TASK ITEM = Transcribe all of the records word for word, please, omitting the pictures.

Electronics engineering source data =
════

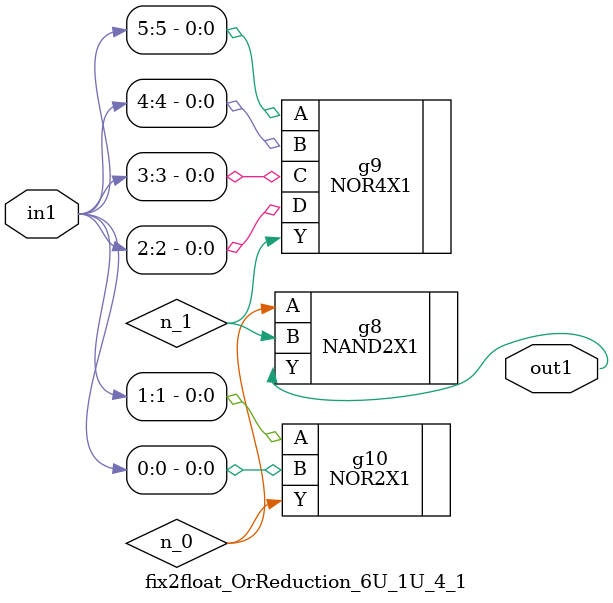
<source format=v>
`timescale 1ps / 1ps


module fix2float_OrReduction_6U_1U_4_1(in1, out1);
  input [5:0] in1;
  output out1;
  wire [5:0] in1;
  wire out1;
  wire n_0, n_1;
  NAND2X1 g8(.A (n_0), .B (n_1), .Y (out1));
  NOR4X1 g9(.A (in1[5]), .B (in1[4]), .C (in1[3]), .D (in1[2]), .Y
       (n_1));
  NOR2X1 g10(.A (in1[1]), .B (in1[0]), .Y (n_0));
endmodule



</source>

════

WRITTEN SOLUTION =
<source format=v>
`timescale 1ps / 1ps


module fix2float_OrReduction_6U_1U_4_1(in1, out1);
  input [5:0] in1;
  output out1;
  wire [5:0] in1;
  wire out1;
  wire n_0, n_1;
  NAND2X1 g8(.A (n_0), .B (n_1), .Y (out1));
  NOR4X1 g9(.A (in1[5]), .B (in1[4]), .C (in1[3]), .D (in1[2]), .Y
       (n_1));
  NOR2X1 g10(.A (in1[1]), .B (in1[0]), .Y (n_0));
endmodule



</source>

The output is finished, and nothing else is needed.